#### Your task:
Only the number is needed: count the lines below that hold the string "down".

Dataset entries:
◆ ◆ ◆ ◆ ◆

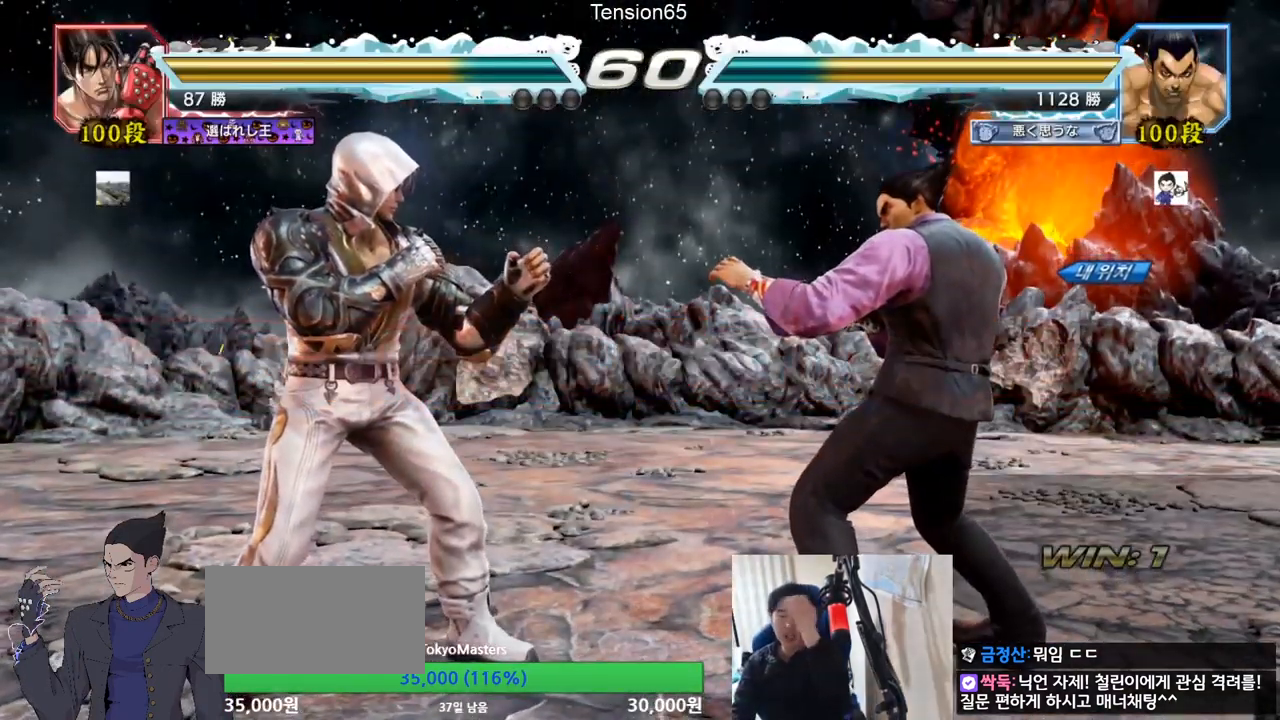
Gameplay with a controller (arcade stick); each line is a JSON object with the inputs held at the frame after it. "events" lists button and stick changes between this image and that frame as [ms after this image, input, new state], when the widget could be followed in between. Not read: L3 R3.
{"buttons": [], "left_stick": "center", "events": [[234, "CROSS", "down"], [251, "CROSS", "up"]]}
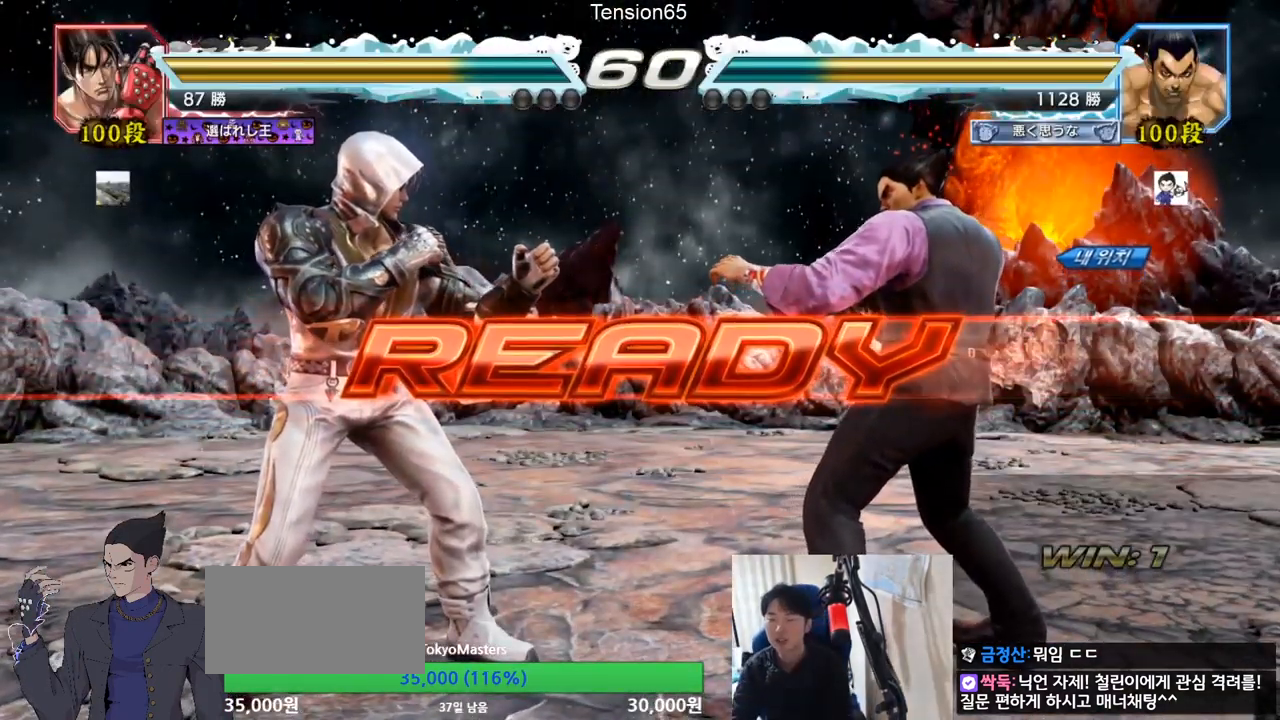
{"buttons": ["SQUARE", "TRIANGLE"], "left_stick": "down", "events": [[400, "TRIANGLE", "down"], [500, "SQUARE", "down"], [500, "left_stick", "down"]]}
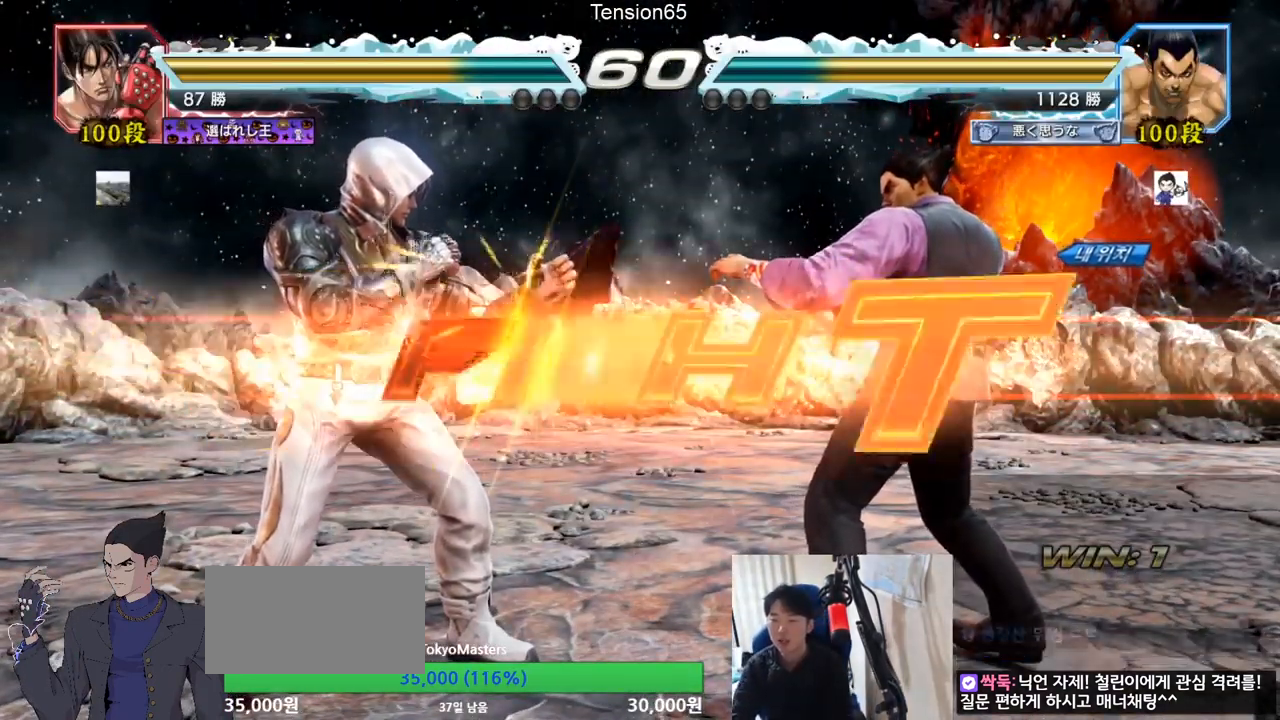
{"buttons": [], "left_stick": "down-left", "events": [[84, "SQUARE", "up"], [84, "TRIANGLE", "up"], [101, "SQUARE", "down"], [134, "TRIANGLE", "down"], [134, "left_stick", "center"], [184, "left_stick", "left"], [301, "SQUARE", "up"], [301, "TRIANGLE", "up"], [384, "left_stick", "down-left"], [434, "TRIANGLE", "down"], [484, "TRIANGLE", "up"]]}
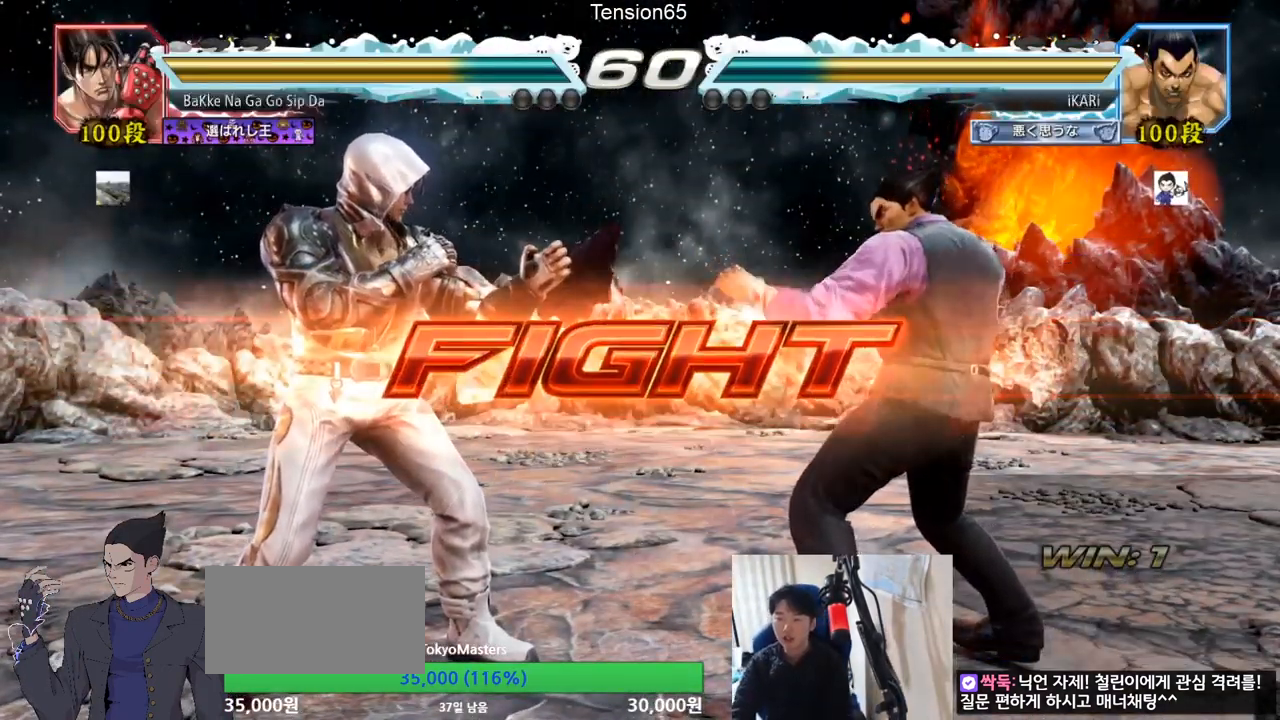
{"buttons": [], "left_stick": "center", "events": [[17, "TRIANGLE", "down"], [67, "TRIANGLE", "up"], [83, "left_stick", "center"]]}
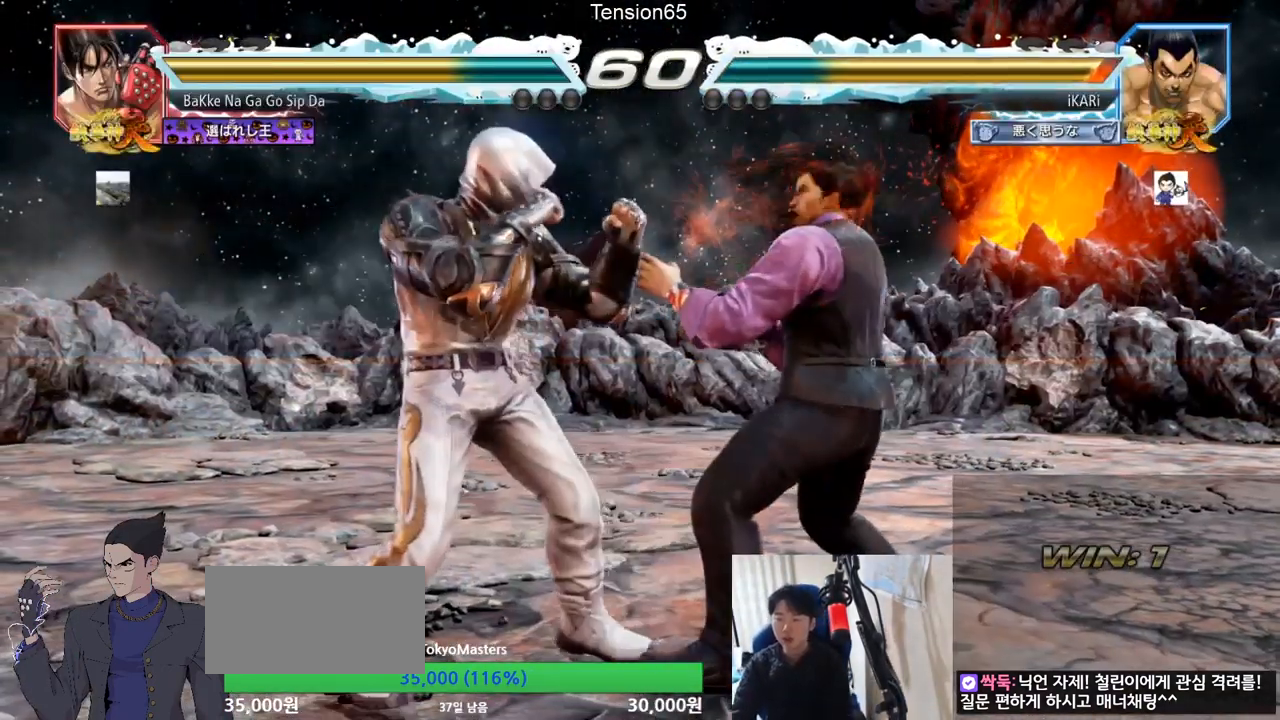
{"buttons": [], "left_stick": "center", "events": [[34, "left_stick", "right"], [484, "left_stick", "center"]]}
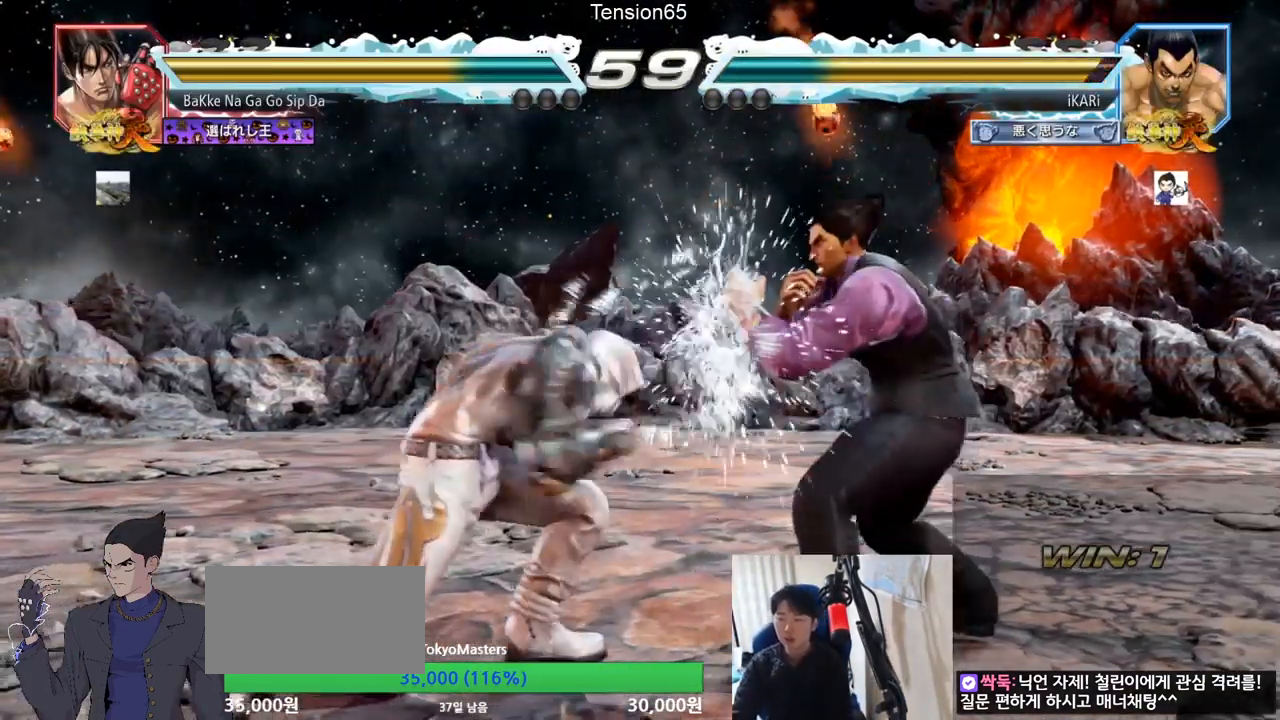
{"buttons": [], "left_stick": "center", "events": [[100, "CIRCLE", "down"], [183, "CIRCLE", "up"], [233, "TRIANGLE", "down"], [300, "TRIANGLE", "up"]]}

◆ ◆ ◆ ◆ ◆

#### Answer to this problem:
5